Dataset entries
- Opening Delimiter -

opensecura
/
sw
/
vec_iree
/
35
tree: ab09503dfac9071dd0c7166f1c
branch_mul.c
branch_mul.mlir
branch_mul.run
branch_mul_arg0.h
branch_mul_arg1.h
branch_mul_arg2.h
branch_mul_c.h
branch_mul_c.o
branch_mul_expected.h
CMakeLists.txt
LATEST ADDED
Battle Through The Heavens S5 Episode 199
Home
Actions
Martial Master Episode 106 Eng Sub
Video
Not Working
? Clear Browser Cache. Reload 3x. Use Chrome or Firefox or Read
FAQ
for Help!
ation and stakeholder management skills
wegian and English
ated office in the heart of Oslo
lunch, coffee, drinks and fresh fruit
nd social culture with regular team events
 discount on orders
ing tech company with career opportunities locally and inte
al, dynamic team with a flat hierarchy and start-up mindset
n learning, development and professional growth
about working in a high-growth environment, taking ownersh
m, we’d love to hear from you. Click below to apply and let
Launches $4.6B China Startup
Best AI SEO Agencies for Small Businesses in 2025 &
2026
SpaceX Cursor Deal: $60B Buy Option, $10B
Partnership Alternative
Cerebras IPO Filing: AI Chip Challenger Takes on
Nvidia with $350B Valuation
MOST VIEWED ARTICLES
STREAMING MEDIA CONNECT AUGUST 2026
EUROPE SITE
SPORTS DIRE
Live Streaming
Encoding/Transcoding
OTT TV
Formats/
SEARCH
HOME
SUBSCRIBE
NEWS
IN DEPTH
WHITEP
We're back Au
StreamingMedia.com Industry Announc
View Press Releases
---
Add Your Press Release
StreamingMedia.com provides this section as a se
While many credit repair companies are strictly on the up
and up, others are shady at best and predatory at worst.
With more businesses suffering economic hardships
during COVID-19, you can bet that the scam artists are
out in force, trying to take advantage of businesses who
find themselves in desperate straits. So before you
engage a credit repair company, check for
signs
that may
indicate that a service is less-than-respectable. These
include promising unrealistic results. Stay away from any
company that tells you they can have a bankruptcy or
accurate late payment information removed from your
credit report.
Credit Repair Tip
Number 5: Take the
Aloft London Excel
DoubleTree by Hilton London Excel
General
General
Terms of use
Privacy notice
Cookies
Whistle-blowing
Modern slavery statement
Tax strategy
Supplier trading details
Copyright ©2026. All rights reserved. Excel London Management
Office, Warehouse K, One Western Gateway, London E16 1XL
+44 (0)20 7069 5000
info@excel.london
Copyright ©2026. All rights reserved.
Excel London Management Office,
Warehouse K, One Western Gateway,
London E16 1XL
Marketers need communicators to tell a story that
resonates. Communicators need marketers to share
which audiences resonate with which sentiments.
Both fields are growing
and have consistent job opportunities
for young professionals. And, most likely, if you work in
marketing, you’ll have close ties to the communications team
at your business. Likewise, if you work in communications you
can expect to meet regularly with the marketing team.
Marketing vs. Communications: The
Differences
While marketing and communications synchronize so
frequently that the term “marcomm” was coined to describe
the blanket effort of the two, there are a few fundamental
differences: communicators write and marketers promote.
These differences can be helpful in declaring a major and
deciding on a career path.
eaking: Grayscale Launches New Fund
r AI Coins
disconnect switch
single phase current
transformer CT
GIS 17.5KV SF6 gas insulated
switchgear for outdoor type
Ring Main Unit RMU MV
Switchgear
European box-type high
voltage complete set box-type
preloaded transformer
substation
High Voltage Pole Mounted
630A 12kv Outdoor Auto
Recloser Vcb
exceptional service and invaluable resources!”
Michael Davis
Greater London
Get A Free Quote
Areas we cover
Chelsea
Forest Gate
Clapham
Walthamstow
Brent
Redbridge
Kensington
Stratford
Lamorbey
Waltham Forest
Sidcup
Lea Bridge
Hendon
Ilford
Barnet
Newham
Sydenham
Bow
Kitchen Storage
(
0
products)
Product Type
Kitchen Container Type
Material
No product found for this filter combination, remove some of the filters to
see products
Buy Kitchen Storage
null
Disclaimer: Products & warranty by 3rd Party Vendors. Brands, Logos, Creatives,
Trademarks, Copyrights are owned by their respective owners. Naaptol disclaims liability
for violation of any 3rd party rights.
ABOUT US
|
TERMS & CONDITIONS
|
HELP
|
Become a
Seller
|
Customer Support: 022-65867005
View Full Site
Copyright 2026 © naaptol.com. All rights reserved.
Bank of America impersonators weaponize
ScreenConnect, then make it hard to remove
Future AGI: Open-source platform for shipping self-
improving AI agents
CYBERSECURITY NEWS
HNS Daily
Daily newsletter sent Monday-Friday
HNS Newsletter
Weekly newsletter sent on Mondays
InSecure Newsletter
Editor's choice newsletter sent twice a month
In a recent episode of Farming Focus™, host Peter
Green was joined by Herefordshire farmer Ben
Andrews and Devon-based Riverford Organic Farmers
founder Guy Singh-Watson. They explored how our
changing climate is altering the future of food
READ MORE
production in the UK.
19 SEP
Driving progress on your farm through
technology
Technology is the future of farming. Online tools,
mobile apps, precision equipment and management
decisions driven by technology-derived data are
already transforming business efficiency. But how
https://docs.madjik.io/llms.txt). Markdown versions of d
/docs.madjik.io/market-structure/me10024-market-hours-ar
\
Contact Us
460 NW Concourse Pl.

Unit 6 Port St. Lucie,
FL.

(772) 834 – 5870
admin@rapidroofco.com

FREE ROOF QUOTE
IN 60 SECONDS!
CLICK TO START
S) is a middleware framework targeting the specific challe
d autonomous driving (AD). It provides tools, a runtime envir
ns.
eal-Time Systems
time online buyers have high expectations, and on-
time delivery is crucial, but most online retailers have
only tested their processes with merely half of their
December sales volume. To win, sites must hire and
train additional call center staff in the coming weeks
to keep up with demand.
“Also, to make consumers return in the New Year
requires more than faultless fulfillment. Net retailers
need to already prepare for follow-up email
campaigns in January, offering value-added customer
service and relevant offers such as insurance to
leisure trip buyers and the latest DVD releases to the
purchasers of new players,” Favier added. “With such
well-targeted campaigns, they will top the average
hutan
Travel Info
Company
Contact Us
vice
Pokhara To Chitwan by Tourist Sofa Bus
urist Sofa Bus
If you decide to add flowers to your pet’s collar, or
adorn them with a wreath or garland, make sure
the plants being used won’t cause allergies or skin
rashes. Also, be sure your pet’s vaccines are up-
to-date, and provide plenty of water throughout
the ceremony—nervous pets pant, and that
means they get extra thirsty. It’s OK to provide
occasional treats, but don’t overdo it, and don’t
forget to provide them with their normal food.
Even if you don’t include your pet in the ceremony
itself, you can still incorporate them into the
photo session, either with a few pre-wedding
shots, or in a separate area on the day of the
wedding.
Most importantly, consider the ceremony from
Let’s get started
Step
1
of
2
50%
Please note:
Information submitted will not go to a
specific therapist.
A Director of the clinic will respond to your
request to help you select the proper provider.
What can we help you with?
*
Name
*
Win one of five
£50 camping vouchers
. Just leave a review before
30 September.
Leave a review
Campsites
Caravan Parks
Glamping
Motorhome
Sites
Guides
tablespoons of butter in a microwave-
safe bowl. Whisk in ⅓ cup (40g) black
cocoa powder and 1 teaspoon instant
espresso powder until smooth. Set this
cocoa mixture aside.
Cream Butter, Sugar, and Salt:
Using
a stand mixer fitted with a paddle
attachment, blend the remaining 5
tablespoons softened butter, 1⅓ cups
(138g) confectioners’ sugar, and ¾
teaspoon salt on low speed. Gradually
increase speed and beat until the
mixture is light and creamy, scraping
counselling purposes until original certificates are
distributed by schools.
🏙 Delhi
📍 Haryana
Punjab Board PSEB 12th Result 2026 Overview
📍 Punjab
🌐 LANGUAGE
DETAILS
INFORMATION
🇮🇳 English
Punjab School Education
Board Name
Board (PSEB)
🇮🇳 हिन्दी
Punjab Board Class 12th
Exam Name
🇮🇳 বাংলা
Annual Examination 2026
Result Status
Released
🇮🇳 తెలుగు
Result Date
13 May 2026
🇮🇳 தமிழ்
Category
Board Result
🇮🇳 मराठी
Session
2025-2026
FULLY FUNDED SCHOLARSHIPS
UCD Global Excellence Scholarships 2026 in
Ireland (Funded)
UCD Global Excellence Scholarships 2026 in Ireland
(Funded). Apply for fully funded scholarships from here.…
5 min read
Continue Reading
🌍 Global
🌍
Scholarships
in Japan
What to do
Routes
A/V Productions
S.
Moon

- Closing Delimiter -

### [Task objective]
Across the records, count the lines holding the string "PSEB". Give the number and stop.

### [Response area]
2